Date: November 26, 2023
Tags: Cloud, disaster recovery, High Availability and DR
Video: You Still Need A Backup & Disaster Recovery Strategy In The Cloud
In this video, Dave Bermingham, Director of Customer Success at SIOS Technology, talks about high availability in the cloud and how companies can best prepare themselves for failures.
How do you define high availability in the cloud?
- High availability and disaster recovery are key aspects of system management that aim to ensure services are not disrupted and data is not lost in the event of a problem.
- HA is achieved through redundancy and failover mechanisms with services running on multiple instances in the cloud. DR typically involves backing up systems and data, with plans in place to restore systems from the backups in the case of a disaster.
- While cloud providers do provide some tooling around high availability and disaster recovery, the onus ultimately falls on the customer to utilize these tools in their architecture.
Misconceptions about moving to cloud:
- Many people moving to the cloud tend to think you do not need to do anything to ensure resiliency or backups. Yet they need to be able to keep their data in sync ensuring there is no data loss across multiple cloud zones. However, you still need a robust backup and disaster recovery strategy in case of major outages.
- SIOS Technology can do real-time asynchronous replication between regions, giving customers a lower RPO.
What are the differences between HA/DR on-prem compared to in the cloud?
- Cloud platforms provide native tools and services for HA and DR, which can make it easier to implement in the cloud compared to on-prem since all the tools, utilities, and infrastructure are already in place.
- In the cloud, the cloud provider takes care of availability for things like hardware redundancy, network redundancy, and storage redundancy but the customer is responsible for everything else.
- This is where SIOS LifeKeeper comes in, monitoring the application tier and enabling you to take recovery actions. SIOS DataKeeper uses synchronized block-level replication or asynchronized between regions, and even enables a hybrid-cloud model.
Challenges for HA/DR in the cloud:
- Understanding and properly using all the high availability and disaster recovery tools is a key challenge. Each cloud vendor has its own unique set of tools and services, making it even more challenging in a multi-cloud environment.
- Data sovereignty and compliance is another key consideration since some regions have specific laws on where your data can be stored and transferred.
- Managing costs on an ongoing basis can be another challenge.
How does SIOS Technology help companies migrating to the cloud?
- SIOS DataKeeper moves data to the cloud, doing real-time block level replication from one server to another, from on-prem to the cloud, or between instances in different availability zones in the same region or even between regions with our asynchronous replication.
- SIOS helps manage the egress data cost by enabling data compression before the data leaves the region or availability zone achieving 3:1 or even 5:1 compression ratios.
Advice for customers:
- Understanding your needs is key, since not every application or service may require the same level of availability.

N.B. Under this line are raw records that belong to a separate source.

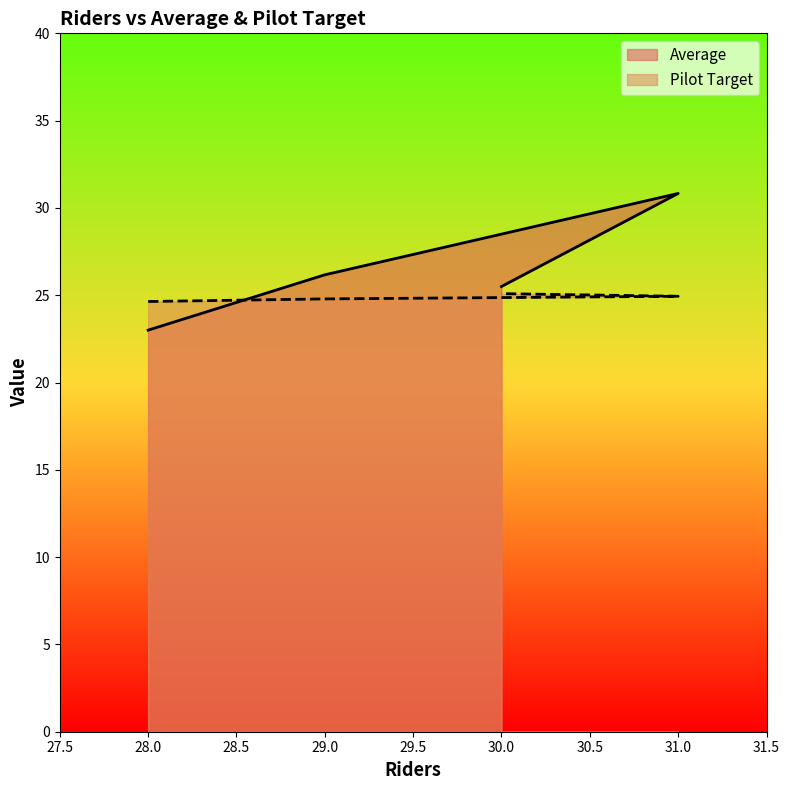

Which series has the largest total across all categories?

Average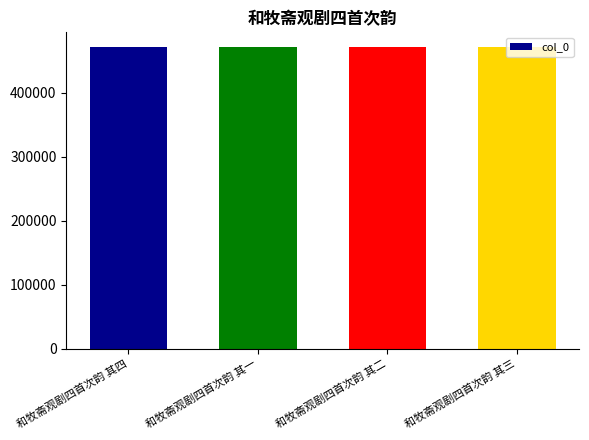

How many values are between 471012 and 471014?

3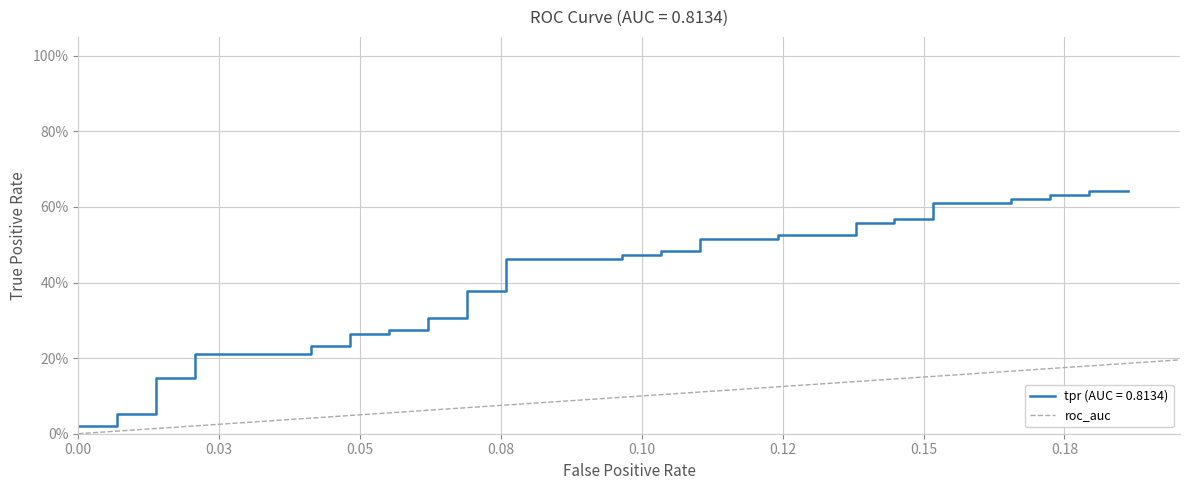

What is the difference between the maximum and minimum values?

1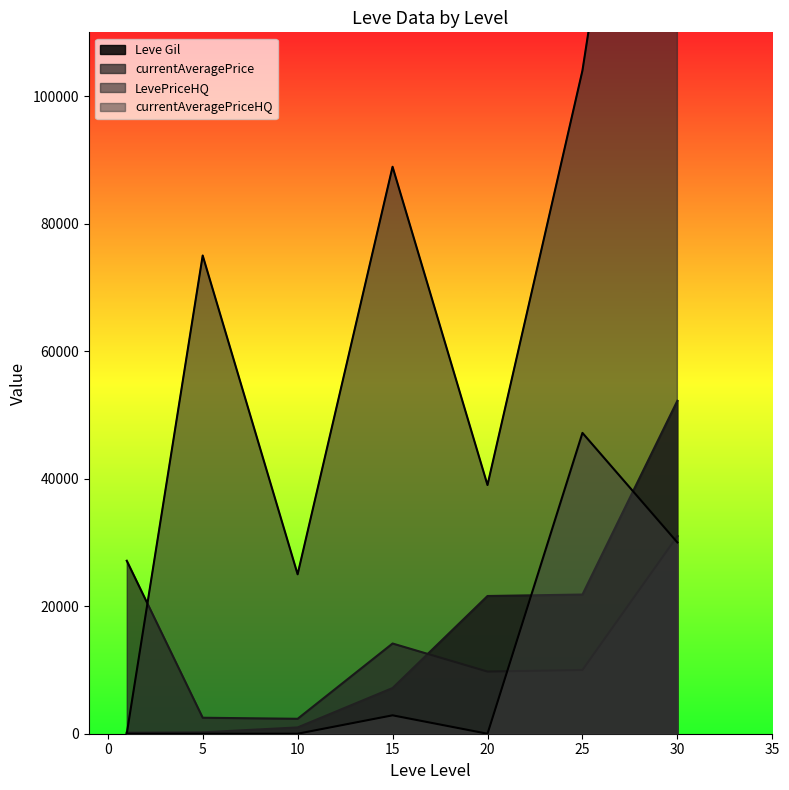

At which category is the sum across all series the highest?

30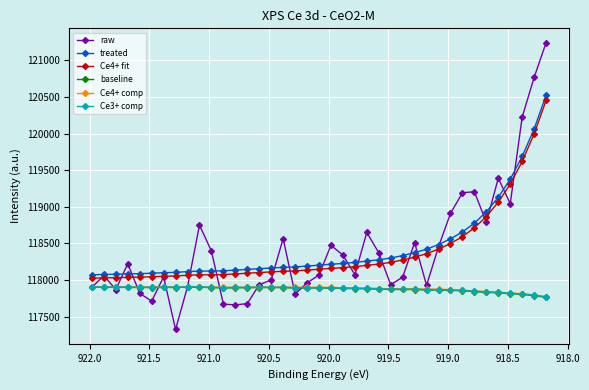

Reading left to right, extract all data points from this chart.

raw: 117899.0	118061.0	117868.0	118222.0	117817.0	117710.0	118042.0	117323.0	117907.0	118749.0	118395.0	117669.0	117659.0	117676.0	117935.0	118000.0	118565.0	117807.0	117960.0	118067.0	118473.0	118340.0	118072.0	118649.0	118371.0	117934.0	118039.0	118509.0	117926.0	118453.0	118909.0	119191.0	119206.0	118786.0	119390.0	119042.0	120226.0	120768.0	121243.0
treated: 118070.0	118074.5	118077.9	118083.1	118085.8	118091.7	118098.8	118103.6	118114.1	118120.6	118121.2	118124.7	118134.1	118143.9	118154.2	118163.1	118172.2	118177.7	118189.8	118201.7	118214.2	118225.2	118239.2	118257.8	118275.5	118299.7	118333.0	118373.2	118420.0	118484.1	118561.1	118656.1	118776.3	118930.5	119129.8	119376.5	119687.8	120064.5	120524.4
Ce4+ fit: 118023.9	118028.0	118031.0	118035.7	118037.9	118043.4	118050.0	118054.3	118064.3	118070.3	118070.4	118073.4	118082.2	118091.5	118101.3	118109.6	118118.1	118123.1	118134.6	118145.9	118157.8	118168.1	118181.5	118199.5	118216.5	118240.1	118272.7	118312.2	118358.2	118421.6	118497.9	118592.2	118711.6	118865.0	119063.6	119309.4	119619.9	119995.8	120454.8
baseline: 117899.0	117899.0	117897.8	117898.0	117895.6	117896.2	117897.6	117896.5	117900.8	117900.7	117894.4	117890.7	117892.3	117894.1	117895.7	117895.4	117894.6	117889.6	117890.2	117889.7	117888.4	117884.0	117880.6	117879.2	117873.5	117869.8	117869.3	117868.0	117863.3	117862.8	117858.4	117850.6	117840.6	117830.4	117823.3	117811.6	117802.4	117784.4	117762.1
Ce4+ comp: 117906.0	117906.1	117905.0	117905.3	117902.9	117903.6	117905.0	117904.0	117908.4	117908.4	117902.1	117898.5	117900.2	117902.0	117903.7	117903.5	117902.8	117897.9	117898.6	117898.2	117896.9	117892.7	117889.3	117888.0	117882.4	117878.8	117878.4	117877.2	117872.5	117872.1	117867.9	117860.1	117850.2	117840.2	117833.1	117821.6	117812.5	117794.6	117772.4
Ce3+ comp: 117903.8	117903.9	117902.7	117902.9	117900.5	117901.1	117902.6	117901.5	117905.8	117905.8	117899.5	117895.8	117897.5	117899.2	117900.9	117900.6	117899.9	117894.9	117895.5	117895.0	117893.8	117889.4	117886.0	117884.7	117878.9	117875.3	117874.8	117873.6	117868.8	117868.4	117864.0	117856.2	117846.3	117836.1	117829.0	117817.4	117808.3	117790.2	117768.0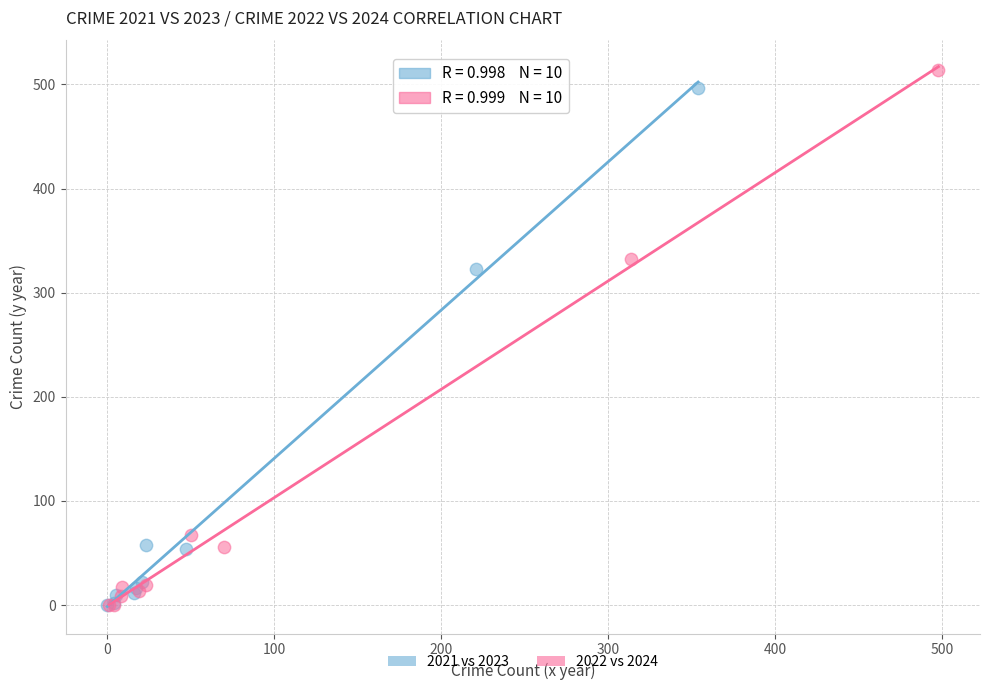

Which series has the widest spread of Y values?

2022 vs 2024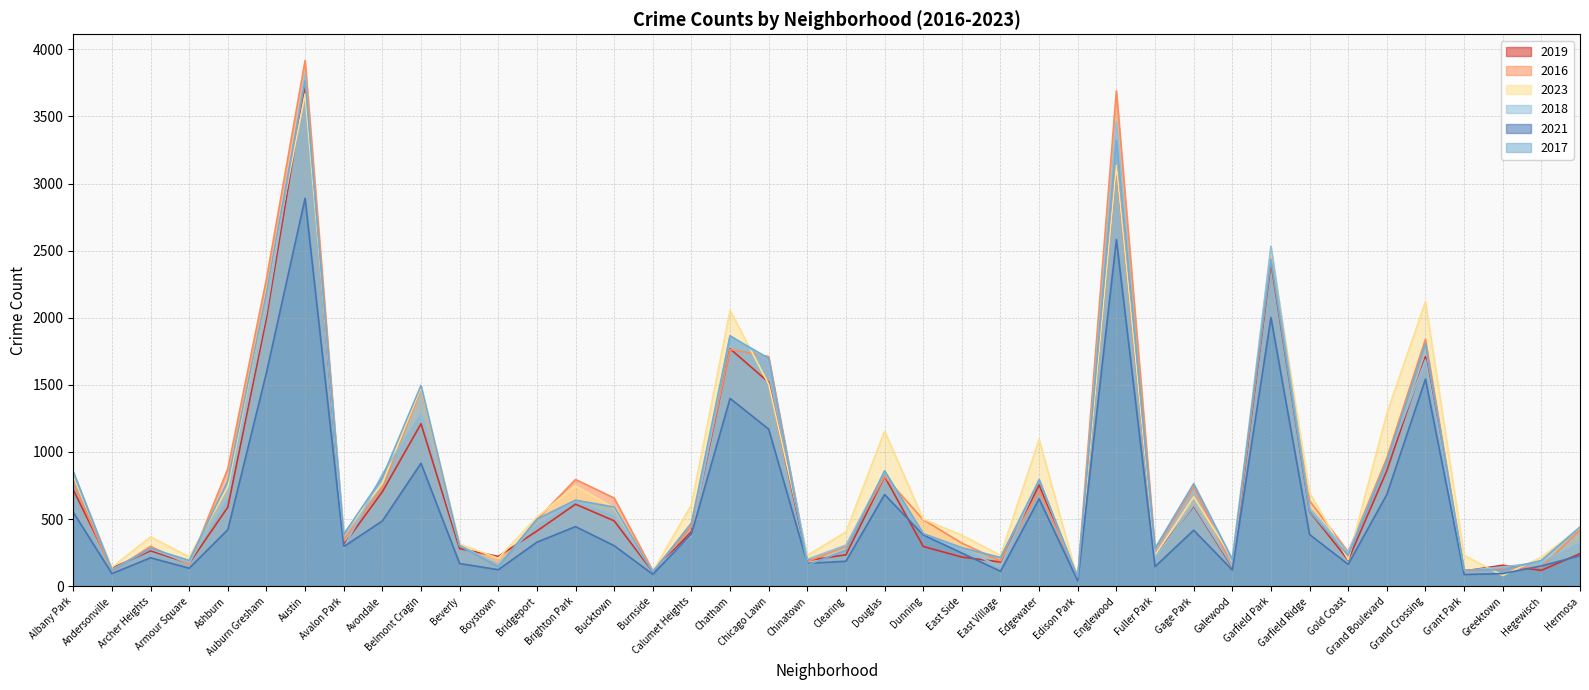

True or false: 2016 and 2019 intersect in this chart.

True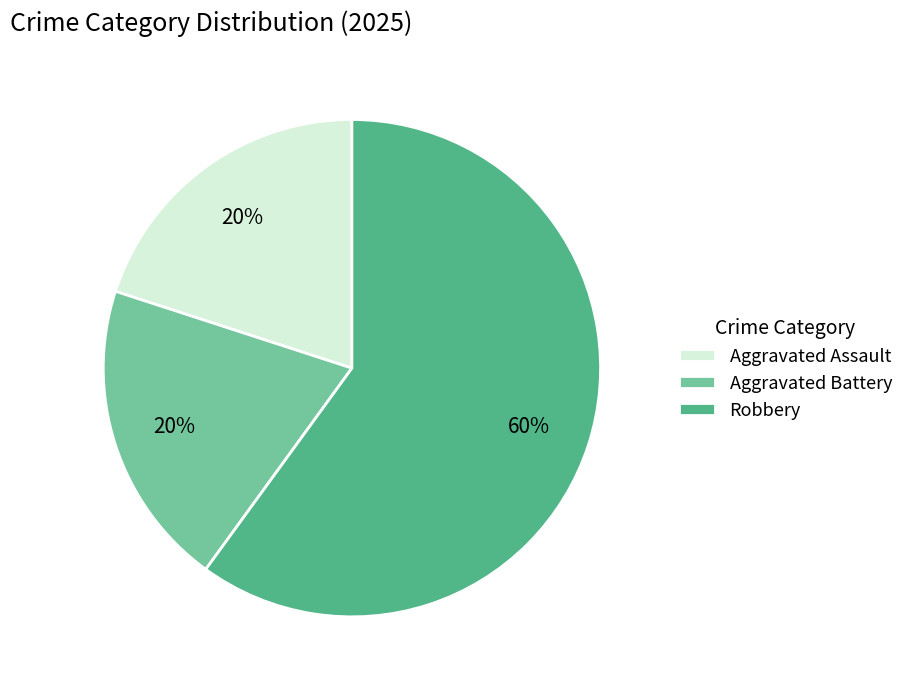

What percentage is the Aggravated Battery slice, to the nearest percent?

20%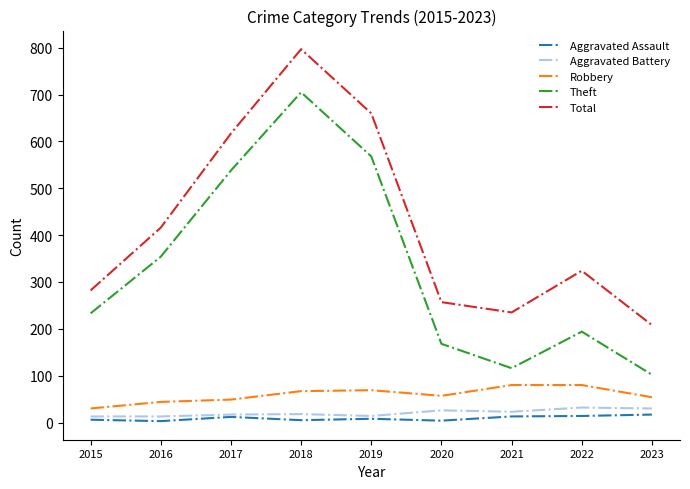

True or false: Aggravated Battery and Theft intersect in this chart.

False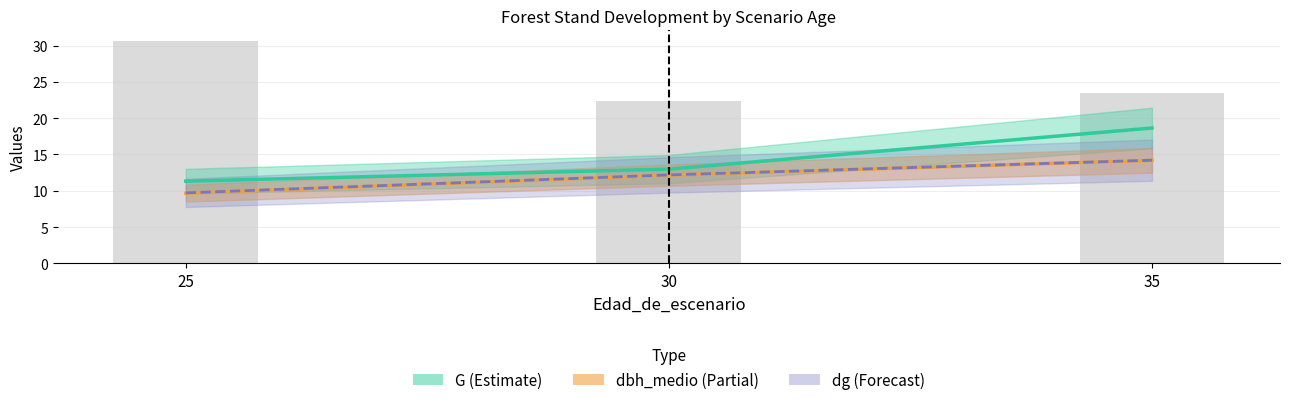

What are all the series names shown in the legend?

G, dbh_medio, dg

It is crucial to prioritize according to the business needs.
- You need to assume that every component can fail and design the architecture so that any failures have a minimal impact on the overall service availability.
- Utilize automation where possible as it can significantly reduce the risk of human error and increase the efficiency and speed up recovery time.
- Make sure you are regularly testing to ensure your plan works as expected.